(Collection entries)

-=-=-

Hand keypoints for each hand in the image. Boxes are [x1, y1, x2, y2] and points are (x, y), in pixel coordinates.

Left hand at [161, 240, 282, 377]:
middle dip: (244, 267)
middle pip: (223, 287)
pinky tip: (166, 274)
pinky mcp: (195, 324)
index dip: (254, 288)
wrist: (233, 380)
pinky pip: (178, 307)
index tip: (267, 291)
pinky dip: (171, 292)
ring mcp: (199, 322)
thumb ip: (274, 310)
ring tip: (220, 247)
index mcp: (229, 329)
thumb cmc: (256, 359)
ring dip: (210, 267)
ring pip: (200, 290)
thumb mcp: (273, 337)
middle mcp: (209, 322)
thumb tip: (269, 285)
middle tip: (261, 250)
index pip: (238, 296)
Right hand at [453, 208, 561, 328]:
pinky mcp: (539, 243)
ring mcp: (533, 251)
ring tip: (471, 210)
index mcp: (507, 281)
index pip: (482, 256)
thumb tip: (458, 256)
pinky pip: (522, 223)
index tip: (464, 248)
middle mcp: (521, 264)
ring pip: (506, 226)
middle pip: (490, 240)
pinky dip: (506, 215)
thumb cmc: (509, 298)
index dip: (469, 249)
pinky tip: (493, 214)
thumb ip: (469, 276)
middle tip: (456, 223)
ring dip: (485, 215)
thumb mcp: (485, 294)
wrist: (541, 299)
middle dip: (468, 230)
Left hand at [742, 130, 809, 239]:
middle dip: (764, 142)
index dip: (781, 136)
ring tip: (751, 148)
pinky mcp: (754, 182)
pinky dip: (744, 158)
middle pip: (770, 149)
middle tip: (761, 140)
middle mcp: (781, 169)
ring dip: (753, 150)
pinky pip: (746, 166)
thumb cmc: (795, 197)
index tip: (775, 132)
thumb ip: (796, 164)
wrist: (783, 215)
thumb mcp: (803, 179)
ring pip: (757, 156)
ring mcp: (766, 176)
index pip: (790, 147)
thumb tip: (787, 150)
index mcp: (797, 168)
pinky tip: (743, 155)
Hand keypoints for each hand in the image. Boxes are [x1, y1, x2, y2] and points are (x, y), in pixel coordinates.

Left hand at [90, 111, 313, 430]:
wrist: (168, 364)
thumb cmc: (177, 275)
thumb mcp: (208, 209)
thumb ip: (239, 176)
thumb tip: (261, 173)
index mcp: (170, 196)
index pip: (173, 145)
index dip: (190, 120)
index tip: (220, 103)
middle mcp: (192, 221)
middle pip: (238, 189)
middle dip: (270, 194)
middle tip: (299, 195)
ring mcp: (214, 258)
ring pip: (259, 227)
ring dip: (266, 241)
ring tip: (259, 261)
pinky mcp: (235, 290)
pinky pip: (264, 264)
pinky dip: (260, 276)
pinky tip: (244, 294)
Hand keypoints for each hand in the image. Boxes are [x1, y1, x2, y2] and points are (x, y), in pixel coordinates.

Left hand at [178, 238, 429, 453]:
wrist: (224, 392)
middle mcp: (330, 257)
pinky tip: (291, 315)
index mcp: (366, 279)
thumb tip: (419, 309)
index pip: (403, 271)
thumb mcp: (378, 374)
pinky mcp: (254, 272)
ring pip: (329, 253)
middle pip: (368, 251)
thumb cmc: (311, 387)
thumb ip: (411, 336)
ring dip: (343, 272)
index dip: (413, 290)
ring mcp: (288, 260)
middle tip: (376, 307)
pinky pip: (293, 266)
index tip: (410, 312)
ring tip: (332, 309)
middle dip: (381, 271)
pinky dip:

-=-=-

* TASK INSTRUCTIONS: Starting with the line that holds "middle tip: (761, 140)" and ending with the line that holds "ring tip: (332, 309)", retype every line in the data above exactly, and nothing else.

* YOUR SOLUTION:
middle tip: (761, 140)
middle mcp: (781, 169)
ring dip: (753, 150)
pinky pip: (746, 166)
thumb cmc: (795, 197)
index tip: (775, 132)
thumb ip: (796, 164)
wrist: (783, 215)
thumb mcp: (803, 179)
ring pip: (757, 156)
ring mcp: (766, 176)
index pip: (790, 147)
thumb tip: (787, 150)
index mcp: (797, 168)
pinky tip: (743, 155)
Hand keypoints for each hand in the image. Boxes are [x1, y1, x2, y2] and points are (x, y), in pixel coordinates.

Left hand at [90, 111, 313, 430]:
wrist: (168, 364)
thumb cmc: (177, 275)
thumb mcp: (208, 209)
thumb ip: (239, 176)
thumb tip: (261, 173)
index mcp: (170, 196)
index pip: (173, 145)
index dip: (190, 120)
index tip: (220, 103)
middle mcp: (192, 221)
middle pip: (238, 189)
middle dip: (270, 194)
middle tip: (299, 195)
ring mcp: (214, 258)
ring pip: (259, 227)
ring dip: (266, 241)
ring tip: (259, 261)
pinky mcp: (235, 290)
pinky pip: (264, 264)
pinky dip: (260, 276)
pinky tip: (244, 294)
Hand keypoints for each hand in the image. Boxes are [x1, y1, x2, y2] and points are (x, y), in pixel coordinates.

Left hand at [178, 238, 429, 453]:
wrist: (224, 392)
middle mcp: (330, 257)
pinky tip: (291, 315)
index mcp: (366, 279)
thumb tip: (419, 309)
index pip: (403, 271)
thumb mcp: (378, 374)
pinky mcp: (254, 272)
ring pip: (329, 253)
middle pip: (368, 251)
thumb cmc: (311, 387)
thumb ip: (411, 336)
ring dip: (343, 272)
index dip: (413, 290)
ring mcp: (288, 260)
middle tip: (376, 307)
pinky pip: (293, 266)
index tip: (410, 312)
ring tip: (332, 309)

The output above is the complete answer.